Progression of primary tumours and metastases

Parallel progression of tumour and metastases by Serge Koscielny and Maurice Tubiana, Nat Rev Cancer 2010(Feb); 10(2): 156 [PubMed citation]. Commentary on an opinion article: Parallel progression of primary tumours and metastases by Christoph Klein, Nat Rev Cancer 2009(Apr); 9(4): 302-12 [PubMed citation]. An excerpt from the full text of the commentary:

[Data are presented that] are consistent with the linear progression model when it is assumed that there are two types of cells in tumours: those that can initiate metastases (metastasis-forming cells (MFCs)), which probably derive from tumour stem cells[ref 7] and those that probably cannot initiate metastasis because their proliferative ability is limited[refs 7,8,9].

Response to the commentary: Tumour cell dissemination and growth of metastasis by Christoph A Klein, Nat Rev Cancer 2010(Feb); 10(2): 156. Excerpt from the full text of the response:

Finally, the authors declare that the parallel progression model is incompatible with the cancer stem cell hypothesis. As defined above, parallel progression does not address this issue.

The 'linear progression model' described by Christoph Klein "places major evolutionary events in the primary tumour and late dissemination of fully malignant cells that subsequently grow to manifest metastases". In the 'parallel progression model', there is "early dissemination of tumour cells from the primary tumour and ectopic selective adaptation (which is associated with the emergence of genomes fully able to form metastases)" (see Christoph Klein's response).

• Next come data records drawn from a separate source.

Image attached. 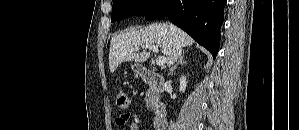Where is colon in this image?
<instances>
[{"instance_id": "colon-1", "label": "colon", "mask_w": 299, "mask_h": 130, "mask_svg": "<svg viewBox=\"0 0 299 130\" xmlns=\"http://www.w3.org/2000/svg\"><path fill=\"white\" fill-rule=\"evenodd\" d=\"M116 105L121 109L129 106V97L124 91H118L115 96Z\"/></svg>"}]
</instances>
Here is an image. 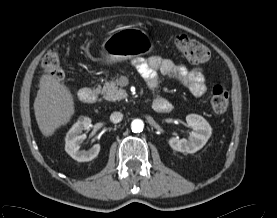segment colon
Wrapping results in <instances>:
<instances>
[{"label":"colon","instance_id":"obj_1","mask_svg":"<svg viewBox=\"0 0 277 218\" xmlns=\"http://www.w3.org/2000/svg\"><path fill=\"white\" fill-rule=\"evenodd\" d=\"M177 50L192 64H201L208 60V48L186 36L177 35L174 39ZM41 66L45 73L49 74L56 80L64 78V71L60 62V55L57 50H49L43 57ZM229 90L223 86H215L212 90L211 107L215 113H223L229 105Z\"/></svg>","mask_w":277,"mask_h":218}]
</instances>
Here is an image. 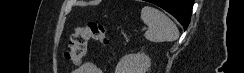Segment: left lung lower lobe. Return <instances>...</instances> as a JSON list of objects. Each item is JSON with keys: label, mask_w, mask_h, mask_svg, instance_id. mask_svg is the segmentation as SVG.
<instances>
[{"label": "left lung lower lobe", "mask_w": 244, "mask_h": 73, "mask_svg": "<svg viewBox=\"0 0 244 73\" xmlns=\"http://www.w3.org/2000/svg\"><path fill=\"white\" fill-rule=\"evenodd\" d=\"M173 15L186 29L190 22L193 0H149Z\"/></svg>", "instance_id": "0a47b994"}]
</instances>
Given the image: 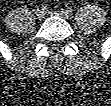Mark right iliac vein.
Instances as JSON below:
<instances>
[{"label":"right iliac vein","instance_id":"obj_1","mask_svg":"<svg viewBox=\"0 0 111 106\" xmlns=\"http://www.w3.org/2000/svg\"><path fill=\"white\" fill-rule=\"evenodd\" d=\"M44 17H45V12H44V11L39 10V11L36 13V18H37L38 20H43Z\"/></svg>","mask_w":111,"mask_h":106}]
</instances>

CD133 and poorer prognosis in locally advanced colon cancer

Higher percentage of CD133+ cells is associated with poor prognosis in colon carcinoma patients with stage IIIB by Chun-Yan Li and 11 co-authors, including Xiao-Shi Zhang, J Transl Med 2009(Jul 7); 7: 56. [Full text via Libre OA][PMC version of the full text][PubMed Abstract] Final paragraph of the Abstract:

CONCLUSION: The fact that a higher percentage CD133+ cells were strongly associated with a poorer prognosis in patients with locally advanced colon cancer implicated that CD133+ cancer cells contribute to the tumor progression, and the overpopulation hypothesis of cancer stem cell seems reasonable.

CD133 is a marker of bioenergetic stress in human glioma

CD133 is a marker of bioenergetic stress in human glioma by Corinne E Griguer and 6 co-authors, including G Yancey Gillespie, PLoS ONE 2008; 3(11): e3655. Epub 2008 Nov 5. PubMed Abstract:

Mitochondria dysfunction and hypoxic microenvironment are hallmarks of cancer cell biology. Recently, many studies have focused on isolation of brain cancer stem cells using CD133 expression. In this study, we investigated whether CD133 expression is regulated by bioenergetic stresses affecting mitochondrial functions in human glioma cells. First, we determined that hypoxia induced a reversible up-regulation of CD133 expression. Second, mitochondrial dysfunction through pharmacological inhibition of the Electron Transport Chain (ETC) produced an up-regulation of CD133 expression that was inversely correlated with changes in mitochondrial membrane potential. Third, generation of stable glioma cells depleted of mitochondrial DNA showed significant and stable increases in CD133 expression. These glioma cells, termed rho(0) or rho(0), are characterized by an exaggerated, uncoupled glycolytic phenotype and by constitutive and stable up-regulation of CD133 through many cell passages. Moreover, these rho(0) cells display the ability to form "tumor spheroids" in serumless medium and are positive for CD133 and the neural progenitor cell marker, nestin. Under differentiating conditions, rho(0) cells expressed multi-lineage properties. Reversibility of CD133 expression was demonstrated by transfering parental mitochondria to rho(0) cells resulting in stable trans-mitochondrial "cybrid" clones. This study provides a novel mechanistic insight about the regulation of CD133 by environmental conditions (hypoxia) and mitochondrial dysfunction (genetic and chemical). Considering these new findings, the concept that CD133 is a marker of brain tumor stem cells may need to be revised.

Excerpts from the Discussion section of the full text (openly accessible):

Figure 7. Tumor progression model

Last paragraph:

We described here that hypoxia and modification of the bioenergetic status of glioma cells govern the regulation of CD133 at post-transcriptional level. Data presented here strongly indicated that changes in the cellular environment that results in alteration of mitochondrial function are responsible for the enhanced up-regulation of CD133 antigen in glioma cells, suggesting that CD133 expression in human glioma cells is not obligatory relative to the stem cell phenotype but rather, reveals the occurrence of a stress response.